Only five individuals testified against the bill: two as private citizens, one associated with the Ice Age Alliance, and two members of the Rotary Club of Milwaukee. Though the Madison Audubon Society and the Nature Conservancy lobbied against the bill, according to the Government Accountability Board, neither group appears to have testified at the public hearing.

A group called Friends of Wisconsin State Parks issued a statement a few weeks ago noting its desire to keep state parks closed to hunting and trapping. It also notes, erroneously, that there was no public hearing on the bill. Perhaps that is why no representative from the group showed up to testify.

Safety issues

Concerns raised about the law at the listening sessions were varied. Some warned that donors would stop giving money to acquire land for conservation. Tourism officials from Door County talked about how the prolonged winter hunting season would deter visitors, and others talked about safety concerns, including how hikers and skiers would be vulnerable to stray bullets and traps.

The law requires a 100-yard buffer between hunting and trapping activities and such high-traffic areas as campgrounds, trails and parking lots.
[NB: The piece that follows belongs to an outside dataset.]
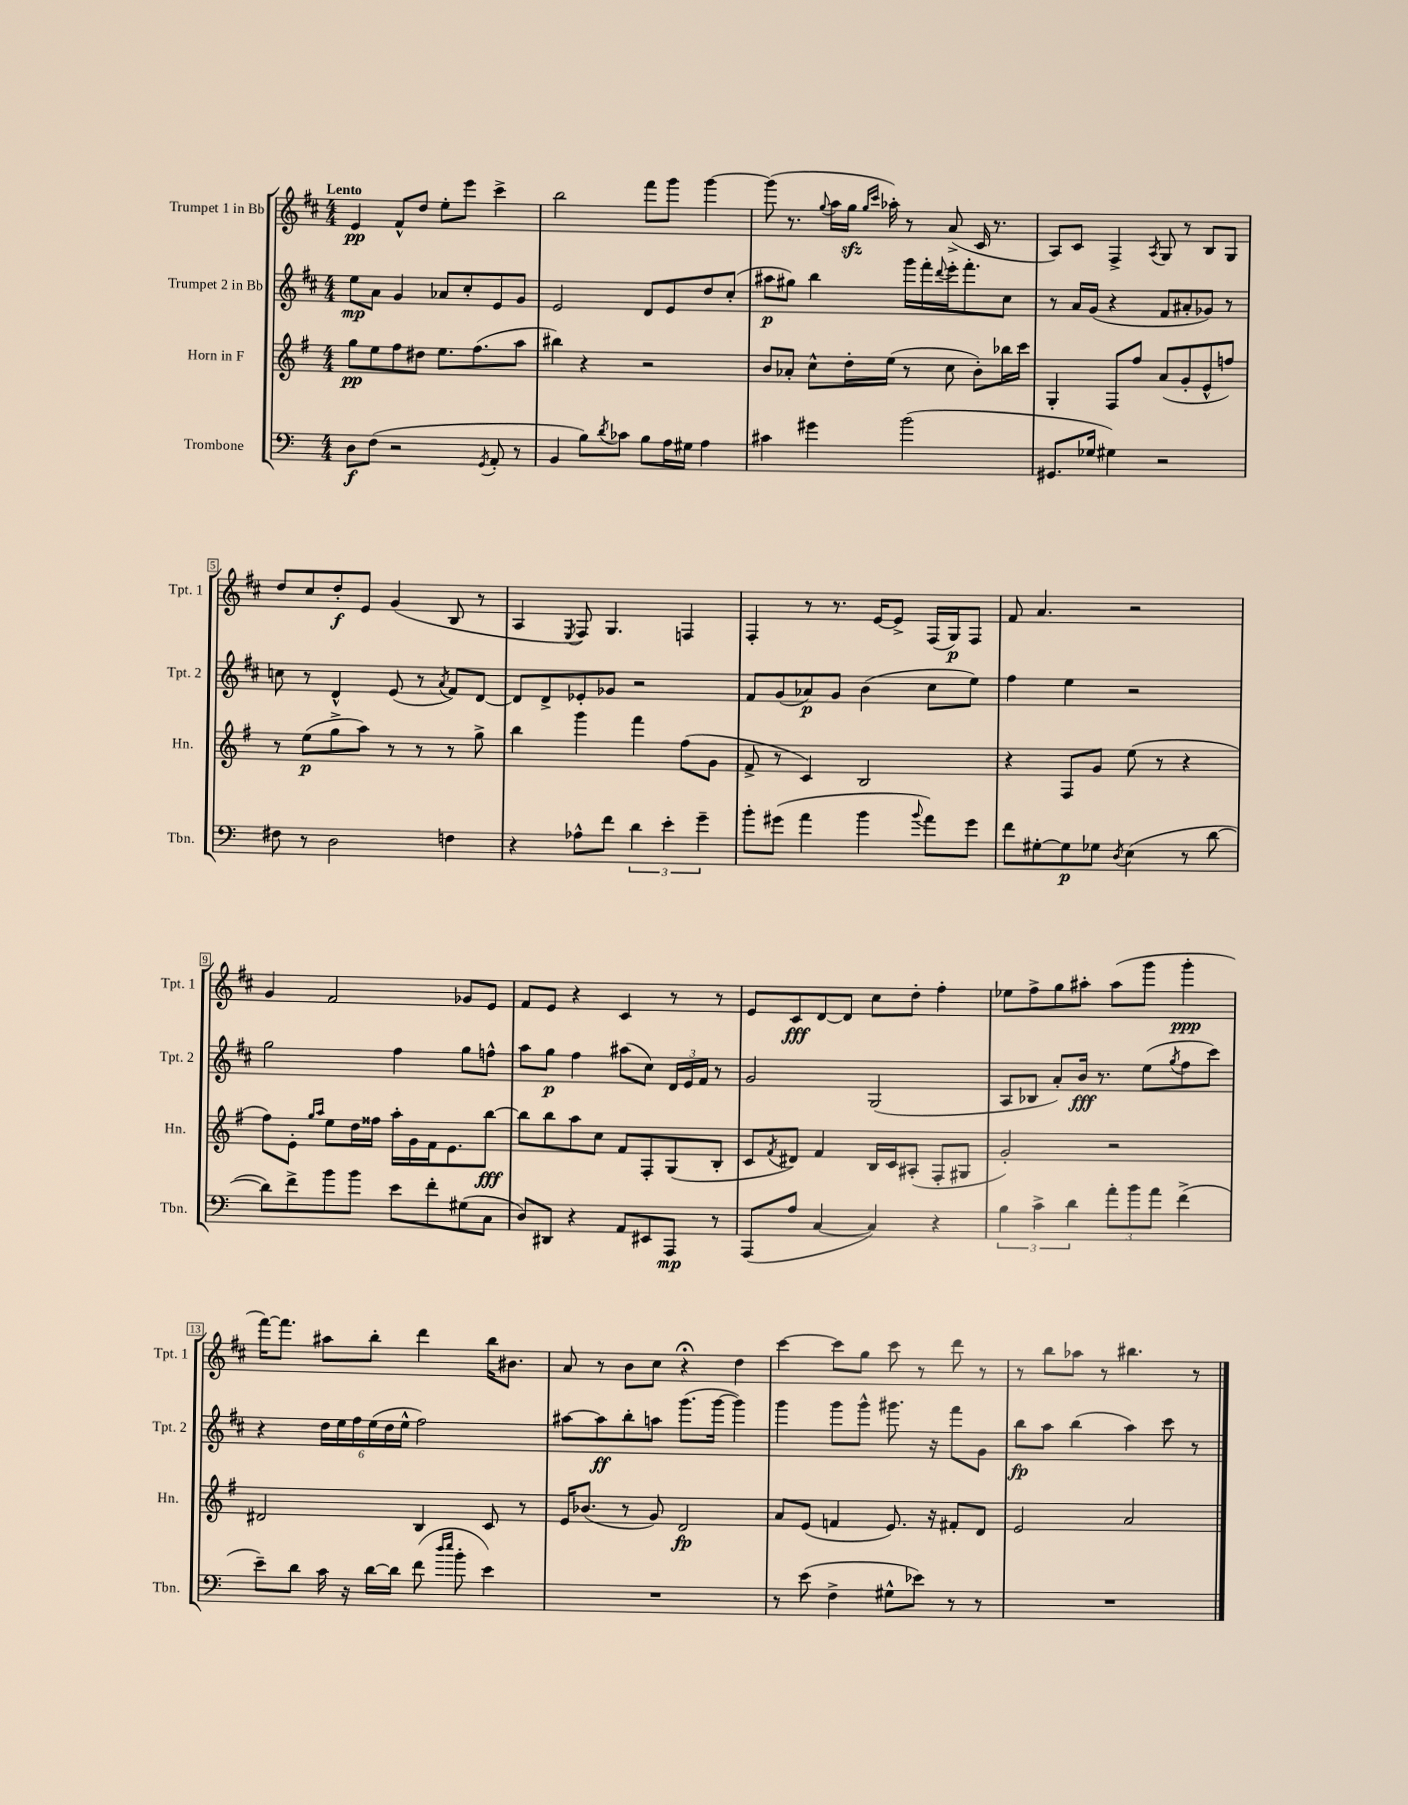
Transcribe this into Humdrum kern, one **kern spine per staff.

The Department of Natural Resources is currently fashioning maps to indicate those areas that would be closed to hunting and trapping, and its recommendations will be considered by the Natural Resources Board at its Dec. 11-12 meeting.

The deadline for submitting comments to the DNR is Nov. 23. The deadline for submitting comments directly to the board or registering to speak at the board's meeting is Dec. 7 at 4 p.m.

The Friends of Wisconsin State Parks warns in its statement that bringing deadly and silent sports into close proximity "compromises the safety of the millions of park visitors each year who hike, bike, ski, bird watch, walk dogs, and who enjoy the solitude of nature."

State parks director Dan Schuller counters that hunting incidents in Wisconsin are rare, that most state hunters have completed hunter safety programs, and that they have excellent safety records. He says the plans being proposed for hunting and trapping in state parks are the same ones in place for state forests.

But Lowry says it is only a matter of time before people or pets are harmed by a stray bullet or a trap left in the woods: "It"s not if, but when."